Assigned task
Reproduce exactly the lines below from the one containing "hfov_deg: 18.2" through the one containing "f_number: 3.4", including both, and nothing else.

Data listing
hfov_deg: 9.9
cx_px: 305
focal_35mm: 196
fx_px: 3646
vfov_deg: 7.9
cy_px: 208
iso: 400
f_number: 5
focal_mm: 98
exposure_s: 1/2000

* * *

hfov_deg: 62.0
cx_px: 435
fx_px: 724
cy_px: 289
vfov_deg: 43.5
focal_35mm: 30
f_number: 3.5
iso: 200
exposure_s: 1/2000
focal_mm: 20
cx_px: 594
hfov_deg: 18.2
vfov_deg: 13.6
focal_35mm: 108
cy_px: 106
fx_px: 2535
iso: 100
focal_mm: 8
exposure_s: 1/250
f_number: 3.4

--

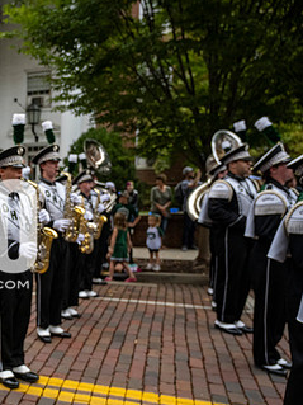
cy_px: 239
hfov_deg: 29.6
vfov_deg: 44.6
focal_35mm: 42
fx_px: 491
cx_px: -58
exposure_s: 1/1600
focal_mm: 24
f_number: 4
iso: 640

Completed exercise
hfov_deg: 18.2
vfov_deg: 13.6
focal_35mm: 108
cy_px: 106
fx_px: 2535
iso: 100
focal_mm: 8
exposure_s: 1/250
f_number: 3.4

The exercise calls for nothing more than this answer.